§ **GIVEN PROBLEM**
Which of the lines below contain the string "style"? Report each such line in full.

§ **DATASET CONTENT**
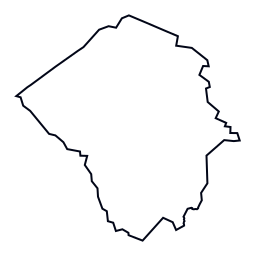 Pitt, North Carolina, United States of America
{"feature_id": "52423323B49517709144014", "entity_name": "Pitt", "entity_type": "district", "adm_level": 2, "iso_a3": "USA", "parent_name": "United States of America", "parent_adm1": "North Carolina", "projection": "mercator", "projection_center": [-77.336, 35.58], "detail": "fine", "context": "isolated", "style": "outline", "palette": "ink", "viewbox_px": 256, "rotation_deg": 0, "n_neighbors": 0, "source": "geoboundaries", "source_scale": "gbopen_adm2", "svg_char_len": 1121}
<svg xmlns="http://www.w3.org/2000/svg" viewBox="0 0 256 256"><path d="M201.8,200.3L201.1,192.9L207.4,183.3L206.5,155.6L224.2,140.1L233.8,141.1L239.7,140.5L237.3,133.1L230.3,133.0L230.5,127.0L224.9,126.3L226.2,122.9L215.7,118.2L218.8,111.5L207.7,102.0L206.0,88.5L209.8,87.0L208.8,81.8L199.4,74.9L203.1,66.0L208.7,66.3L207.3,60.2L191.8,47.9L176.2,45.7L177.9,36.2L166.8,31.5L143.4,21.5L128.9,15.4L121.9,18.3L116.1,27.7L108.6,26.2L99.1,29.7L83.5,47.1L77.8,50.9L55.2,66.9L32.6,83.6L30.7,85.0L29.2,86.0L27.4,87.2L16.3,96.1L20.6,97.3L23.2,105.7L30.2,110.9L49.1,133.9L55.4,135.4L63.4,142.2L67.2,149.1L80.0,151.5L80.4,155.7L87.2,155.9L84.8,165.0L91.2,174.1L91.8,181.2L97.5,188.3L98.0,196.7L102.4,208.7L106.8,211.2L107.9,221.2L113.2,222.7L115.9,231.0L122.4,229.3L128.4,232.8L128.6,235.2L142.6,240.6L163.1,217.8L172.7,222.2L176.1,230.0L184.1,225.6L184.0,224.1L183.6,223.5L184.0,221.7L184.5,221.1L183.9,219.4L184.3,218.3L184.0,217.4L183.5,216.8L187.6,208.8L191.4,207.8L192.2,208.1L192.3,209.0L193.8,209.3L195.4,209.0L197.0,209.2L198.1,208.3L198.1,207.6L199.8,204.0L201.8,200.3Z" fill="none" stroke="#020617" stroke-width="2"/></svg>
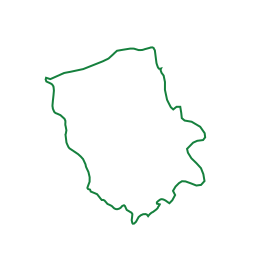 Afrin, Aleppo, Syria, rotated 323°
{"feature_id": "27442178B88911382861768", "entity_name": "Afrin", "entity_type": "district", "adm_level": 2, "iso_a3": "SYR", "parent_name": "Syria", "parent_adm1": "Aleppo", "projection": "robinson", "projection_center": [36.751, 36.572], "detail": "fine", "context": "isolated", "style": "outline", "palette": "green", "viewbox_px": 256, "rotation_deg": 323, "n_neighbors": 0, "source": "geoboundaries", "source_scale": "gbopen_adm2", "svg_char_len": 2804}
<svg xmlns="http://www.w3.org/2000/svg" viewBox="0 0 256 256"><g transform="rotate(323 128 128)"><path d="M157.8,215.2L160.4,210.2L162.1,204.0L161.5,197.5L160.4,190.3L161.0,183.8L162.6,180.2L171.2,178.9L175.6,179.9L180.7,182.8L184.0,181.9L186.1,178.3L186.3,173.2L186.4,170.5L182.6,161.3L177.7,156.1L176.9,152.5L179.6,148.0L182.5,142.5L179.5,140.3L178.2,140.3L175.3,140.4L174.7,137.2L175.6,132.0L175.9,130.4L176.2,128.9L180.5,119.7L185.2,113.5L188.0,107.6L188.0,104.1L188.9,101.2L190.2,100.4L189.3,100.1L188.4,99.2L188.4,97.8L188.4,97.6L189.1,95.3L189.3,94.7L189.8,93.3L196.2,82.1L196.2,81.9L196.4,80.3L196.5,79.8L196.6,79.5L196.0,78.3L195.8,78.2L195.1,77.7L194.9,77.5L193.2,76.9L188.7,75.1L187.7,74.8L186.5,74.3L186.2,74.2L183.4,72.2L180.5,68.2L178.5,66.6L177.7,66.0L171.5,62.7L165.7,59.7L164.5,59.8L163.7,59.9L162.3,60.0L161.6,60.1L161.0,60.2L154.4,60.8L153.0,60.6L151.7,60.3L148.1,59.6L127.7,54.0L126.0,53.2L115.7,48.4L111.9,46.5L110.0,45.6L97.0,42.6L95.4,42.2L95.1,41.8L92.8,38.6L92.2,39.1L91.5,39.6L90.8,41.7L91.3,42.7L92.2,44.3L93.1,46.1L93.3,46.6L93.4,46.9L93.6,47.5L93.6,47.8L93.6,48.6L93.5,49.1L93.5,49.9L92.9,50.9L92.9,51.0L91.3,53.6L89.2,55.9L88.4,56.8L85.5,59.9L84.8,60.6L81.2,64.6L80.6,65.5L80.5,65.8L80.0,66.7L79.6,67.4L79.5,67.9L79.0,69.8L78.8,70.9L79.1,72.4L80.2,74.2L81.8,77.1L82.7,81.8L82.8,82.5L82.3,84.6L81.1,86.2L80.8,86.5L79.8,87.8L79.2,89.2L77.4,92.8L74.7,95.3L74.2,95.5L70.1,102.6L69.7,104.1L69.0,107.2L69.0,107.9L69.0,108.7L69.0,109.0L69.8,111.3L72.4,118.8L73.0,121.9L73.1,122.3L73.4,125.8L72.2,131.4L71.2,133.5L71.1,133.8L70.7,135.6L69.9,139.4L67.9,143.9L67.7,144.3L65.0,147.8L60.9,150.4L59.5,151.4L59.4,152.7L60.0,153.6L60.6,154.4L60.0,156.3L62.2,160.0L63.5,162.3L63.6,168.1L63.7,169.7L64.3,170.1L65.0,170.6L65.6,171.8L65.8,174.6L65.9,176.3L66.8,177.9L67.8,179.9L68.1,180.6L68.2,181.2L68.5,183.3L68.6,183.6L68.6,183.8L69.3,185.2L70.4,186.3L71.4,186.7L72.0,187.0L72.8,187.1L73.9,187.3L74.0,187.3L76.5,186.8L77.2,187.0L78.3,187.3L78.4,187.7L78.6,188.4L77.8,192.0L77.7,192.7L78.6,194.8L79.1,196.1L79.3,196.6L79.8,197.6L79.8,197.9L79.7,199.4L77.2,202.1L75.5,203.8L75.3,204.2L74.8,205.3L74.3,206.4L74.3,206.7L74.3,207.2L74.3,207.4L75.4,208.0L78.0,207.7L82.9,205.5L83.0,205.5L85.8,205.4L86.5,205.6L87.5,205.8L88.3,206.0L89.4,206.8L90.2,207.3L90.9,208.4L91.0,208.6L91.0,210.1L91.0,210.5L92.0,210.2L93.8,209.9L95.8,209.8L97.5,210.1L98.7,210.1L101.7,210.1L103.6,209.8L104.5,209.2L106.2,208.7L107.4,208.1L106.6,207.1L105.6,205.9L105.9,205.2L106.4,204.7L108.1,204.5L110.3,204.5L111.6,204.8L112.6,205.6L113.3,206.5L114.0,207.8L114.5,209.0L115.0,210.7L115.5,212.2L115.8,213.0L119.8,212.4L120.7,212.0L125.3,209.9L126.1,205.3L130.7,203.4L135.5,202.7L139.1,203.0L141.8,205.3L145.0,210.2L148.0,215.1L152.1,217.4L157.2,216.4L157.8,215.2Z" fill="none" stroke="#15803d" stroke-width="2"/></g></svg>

§ **TASK RESPONSE**
{"feature_id": "52423323B49517709144014", "entity_name": "Pitt", "entity_type": "district", "adm_level": 2, "iso_a3": "USA", "parent_name": "United States of America", "parent_adm1": "North Carolina", "projection": "mercator", "projection_center": [-77.336, 35.58], "detail": "fine", "context": "isolated", "style": "outline", "palette": "ink", "viewbox_px": 256, "rotation_deg": 0, "n_neighbors": 0, "source": "geoboundaries", "source_scale": "gbopen_adm2", "svg_char_len": 1121}
{"feature_id": "27442178B88911382861768", "entity_name": "Afrin", "entity_type": "district", "adm_level": 2, "iso_a3": "SYR", "parent_name": "Syria", "parent_adm1": "Aleppo", "projection": "robinson", "projection_center": [36.751, 36.572], "detail": "fine", "context": "isolated", "style": "outline", "palette": "green", "viewbox_px": 256, "rotation_deg": 323, "n_neighbors": 0, "source": "geoboundaries", "source_scale": "gbopen_adm2", "svg_char_len": 2804}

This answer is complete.